Quinze de julho de 2023. Faz 35 graus em Berlim e os ânimos na frente do Olympiastadion, o histórico e gigantesco estádio da cidade, também estão quentes. Nesse dia, a megapopular banda alemã Rammstein, cujo vocalista, Till Lindemann, é acusado de abusos e violência contra fãs, fez seu primeiro show na cidade após o escândalo ser divulgado no início de junho. Do lado de fora do estádio, bem ao lado da entrada dos fãs da banda, 300 pessoas se reuniram em uma manifestação contra a realização do show e em apoio às vítimas.
O protesto foi organizado pela aliança feminista Keine Bühne für Rammstein (Sem palco para Rammstein), que também fez uma petição online pedindo o cancelamento do show. Na segunda-feira, a petição tinha mais de 75 mil assinaturas. Isso mostra como o clima que cerca os shows na capital (realizados sábado, domingo e nesta terça-feira) está polarizado. O estádio abriga 60 mil pessoas e todos os ingressos para as três noites estavam esgotados, o que deixou os manifestantes ainda mais revoltados.

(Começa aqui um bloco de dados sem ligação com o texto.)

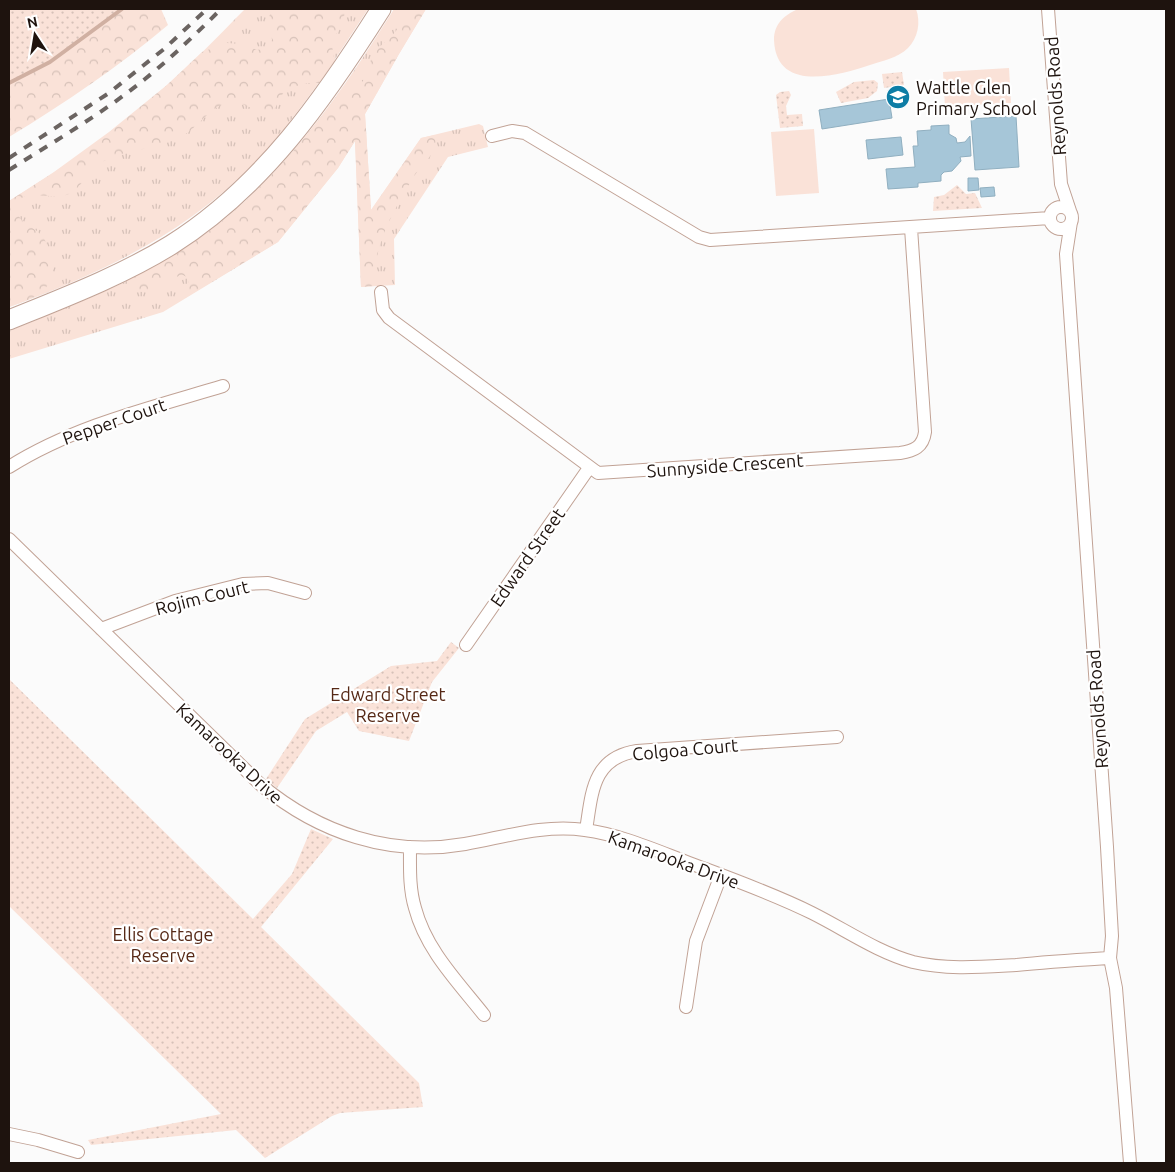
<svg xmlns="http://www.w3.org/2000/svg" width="1175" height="1172" font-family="Ubuntu,sans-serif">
  <defs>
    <pattern id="grass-tufts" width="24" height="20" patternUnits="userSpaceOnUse" patternTransform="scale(1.25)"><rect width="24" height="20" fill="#fae2d8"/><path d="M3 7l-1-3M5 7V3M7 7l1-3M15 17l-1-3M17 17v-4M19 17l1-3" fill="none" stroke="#d6c1b8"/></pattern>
    <pattern id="forest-crowns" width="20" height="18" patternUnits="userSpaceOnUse" patternTransform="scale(1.25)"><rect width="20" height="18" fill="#fae2d8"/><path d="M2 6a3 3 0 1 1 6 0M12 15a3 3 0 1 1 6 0" fill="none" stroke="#d6c1b8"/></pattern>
    <pattern id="park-dots" width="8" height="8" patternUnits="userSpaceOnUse" patternTransform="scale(1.25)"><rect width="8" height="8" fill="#fae2d8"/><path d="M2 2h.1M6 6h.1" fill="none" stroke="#d6c1b8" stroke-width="1.8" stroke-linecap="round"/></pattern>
  </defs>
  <rect width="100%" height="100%" fill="#fbfbfb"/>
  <path fill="url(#grass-tufts)" d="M245 9H368C333 63 298 117 253 164 187 233 98 275 9 307V201C64 168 117 129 166 86 194 62 219 35 245 9Z
    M394 9H426L399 54 365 114 371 210 421 138 479 124 483 126 488 147 448 157 394 239 395 285 361 287 355 141 338 168 278 242 163 312 9 359V331C68 307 130 284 184 249 275 190 337 100 394 9Z"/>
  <path fill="url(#forest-crowns)" d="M9 9H161L168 25C118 67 65 103 9 137Z
    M272 9H345C344 32 326 37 335 60L319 83C308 82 288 86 281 96 277 101 278 108 271 111 258 116 244 100 228 103 209 107 199 127 182 136 157 150 125 149 100 163 88 170 84 183 74 191 59 204 28 187 17 202 14 207 17 215 21 219 27 226 35 228 41 235 54 250 58 276 43 291 34 299 20 303 9 307V201L54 172 109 132 167 85 202 52 227 43 242 44 257 50 267 48 272 40 269 17Z
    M411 9H426L399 54 365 114 371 210 421 138 435 135C439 153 422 164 413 178 400 200 386 223 379 248 376 260 375 273 373 286L361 287 355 141 338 168 278 242 185 298V293L189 280 185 276 181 275 143 292C134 292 130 288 126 280 146 271 166 261 184 249 249 207 299 148 344 86 367 96 366 65 374 54 379 45 389 40 396 31 402 23 401 14 411 9Z"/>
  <path fill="url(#park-dots)" d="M9 9H122L50 62 9 83Z
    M902 72 904 85 884 88 882 74Z
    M874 80 878 83 877 91 868 98 841 103 836 92 854 82Z
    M789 91 791 95 786 106 787 115 802 114 803 126 780 128 776 95 780 92Z
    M957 185 966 194 975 193 982 208 933 211 934 197 944 195Z
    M451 642 459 648 432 682 409 741 359 731 347 712 316 731 277 788 266 779 305 719 391 666 437 661Z
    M9 679 253 919 292 874 311 829 333 839 261 927 419 1083 423 1107 340 1113 332 1116 265 1158 236 1130 91 1145 88 1140 221 1114 9 906Z"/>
  <path fill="#fae2d8" d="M798 9H916C921 22 918 38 908 48 898 58 882 61 870 65 837 76 776 93 774 40 774 24 784 15 798 9Z
    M1009 68 1011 103 945 107 943 72Z
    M814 129 819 193 776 196 771 132Z"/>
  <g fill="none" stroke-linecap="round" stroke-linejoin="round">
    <path stroke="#d0b0a2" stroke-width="4" d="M9 83 50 62 122 9"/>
  </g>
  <path fill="#a6c6d8" stroke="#90afc0" d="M889 99 892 118 822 129 819 110Z
    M1016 116 1019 167 975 170 971 119Z
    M949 125V134L956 138 957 143 965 142 970 136 971 156 960 157 961 161 952 171 944 172 941 175V181L918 183V187L888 189 886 169 915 167 913 146H918L917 131 931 130V126Z
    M901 137 903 155 868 159 866 140Z
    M968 178H978L979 190 968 191Z
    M994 187 995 196 981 197 980 188Z"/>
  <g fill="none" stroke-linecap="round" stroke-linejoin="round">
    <g stroke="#c1a295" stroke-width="14">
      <path id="minor" d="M1048 9 1061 184 1070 211
        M492 136 512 131 525 133 699 237 710 240 1050 218
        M1050 218a11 11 0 1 1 22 0a11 11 0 1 1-22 0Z
        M1071 222 1066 254 1107 847 1112 936 1110 958 1116 988 1130 1163
        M381 292 383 310 389 318 598 473 900 453C914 451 923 447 925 432L911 228
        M9 467C74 426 150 408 223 386
        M9 539 261 785C319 833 390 857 465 844 505 837 544 824 585 830 622 835 657 851 692 864 732 879 774 894 812 913 846 930 877 952 913 962 947 970 981 967 1016 965 1047 962 1079 960 1110 958
        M101 629 175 601 243 584 268 583 305 593
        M466 645 589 468
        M586 830C592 793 592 758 637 751L837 737
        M410 847C410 867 409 888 415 908 426 950 458 982 484 1015
        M686 1007 696 941 721 875
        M9 1134 38 1140 78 1152"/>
    </g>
    <g stroke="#c1a295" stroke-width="21">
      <path id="primary" d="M9 320C63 298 121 276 171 245 263 187 324 99 381 9"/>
    </g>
    <use href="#minor" stroke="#fff" stroke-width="12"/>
    <use href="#primary" stroke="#fff" stroke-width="19"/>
    <path stroke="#6b6461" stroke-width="4" stroke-dasharray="9 9" stroke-linecap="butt" d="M9 158 109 93 164 49 207 9
      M9 170C55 141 103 113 145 79 172 57 197 33 221 9"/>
  </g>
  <defs>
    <g id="school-disc" transform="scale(1.25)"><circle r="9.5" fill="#0e7da5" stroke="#fff"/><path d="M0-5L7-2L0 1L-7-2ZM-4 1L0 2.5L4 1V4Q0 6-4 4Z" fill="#fff"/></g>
  </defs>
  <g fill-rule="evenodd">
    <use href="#school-disc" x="898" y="97"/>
  </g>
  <g text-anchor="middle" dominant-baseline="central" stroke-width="4.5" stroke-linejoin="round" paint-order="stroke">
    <g font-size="18" fill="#1e130e" stroke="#fff" text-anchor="start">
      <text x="916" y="87">Wattle Glen<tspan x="916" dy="21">Primary School</tspan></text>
    </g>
    <g font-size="18" fill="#1e130e" stroke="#fff">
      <text transform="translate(1055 96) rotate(-94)">Reynolds Road</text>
      <text transform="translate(114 421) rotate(-19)">Pepper Court</text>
      <text transform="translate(725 465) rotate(-4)">Sunnyside Crescent</text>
      <text transform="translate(527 557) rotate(-55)">Edward Street</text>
      <text transform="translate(202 597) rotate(-14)">Rojim Court</text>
      <text transform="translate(1097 709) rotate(-94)">Reynolds Road</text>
      <text transform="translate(685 749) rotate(-5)">Colgoa Court</text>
      <text transform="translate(230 753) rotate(43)">Kamarooka Drive</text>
      <text transform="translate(674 859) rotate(20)">Kamarooka Drive</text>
    </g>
    <g font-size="18" fill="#562916" stroke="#fff">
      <text x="388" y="694">Edward Street<tspan x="388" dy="21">Reserve</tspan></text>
      <text x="163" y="934">Ellis Cottage<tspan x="163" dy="21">Reserve</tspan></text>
    </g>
  </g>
  <rect width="1175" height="1172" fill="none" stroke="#1e130e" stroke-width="20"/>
  <g transform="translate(35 35) rotate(348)" stroke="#ffffff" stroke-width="4" paint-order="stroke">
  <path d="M0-4L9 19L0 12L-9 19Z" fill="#1e130e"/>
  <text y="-8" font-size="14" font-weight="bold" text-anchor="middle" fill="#1e130e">N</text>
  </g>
</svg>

"Nenhum palco para suspeitos, agora e depois", "Rammstein nunca mais!" gritam os manifestantes, em um espaço cercado pela polícia por barras de segurança. Uma fita também mantém uma distância de segurança entre os fãs que entram para o show e aqueles que se manifestam a favor das vítimas e contra o sexismo.
Estou no espaço da manifestação, que reúne uma minoria barulhenta cercada pela polícia que impede que fãs do Rammstein entrem no espaço. Ou seja, o clima é de choque cultural.
A manifestação é pacífica. Mas o clima de guerra fria começa já no metrô para o Olympiastadion. Segundo os organizadores, devíamos descer em uma estação antes do estádio, para evitar encontrar os fãs. Dentro do vagão, fãs com camiseta da banda e manifestantes se olham desconfiados.
Um grupo de garotas carregando cartazes se levanta. Chego perto delas e falo: "estou indo para a manifestação, posso ir com vocês?" "Achei que você era uma fã do Rammstein", diz um rapaz, que carrega um cartaz escrito "Nenhuma tolerância com suspeitos". "Não se preocupe, estamos juntas", diz uma menina de uns 20 e poucos anos, toda vestida de preto e com moletom e capuz apesar do calor. No caminho, vimos uma menina de uns 7 anos acompanhada pelo pai indo para o show. "Olha aquilo, que tristeza, como pode?", comenta Ana (nome fictício).
Esse era apenas o início do horror que iríamos presenciar. A manifestação na frente do estádio começa com um clima bom. Mas não demora muito para o clima mudar. Conforme o horário de abertura dos portões se aproxima, mais e mais fãs da banda chegam. Cerca de 200 fãs, incluindo mulheres, se posicionam fora da faixa de segurança que nos protege em uma espécie de "cinturão". Eles filmam as manifestantes, bebem cerveja levantando os copos e riem no maior estilo "orgulho ogro". Alguns tentam invadir a área e são impedidos pela polícia.
Antes, as manifestantes (eram principalmente mulheres, mas homens também estavam presentes) já haviam colocado faixas para fora do "cercadinho", para que os fãs lessem. Um deles dizia: "Rammstein fora dos palcos e nos tribunais".
"Ataques misóginos"
Em um dos momentos mais impactantes da manifestação, a caixa de som reproduz depoimentos de mulheres que acusam Lindemann de as terem drogado e abusado em festas que ocorriam depois dos shows. Nessa hora, os fãs do lado de fora riem. E, o que mais me chocou, muitas mulheres riem também. "Rammstein! Rammstein! Rammstein", os fãs gritam, erguendo a mão.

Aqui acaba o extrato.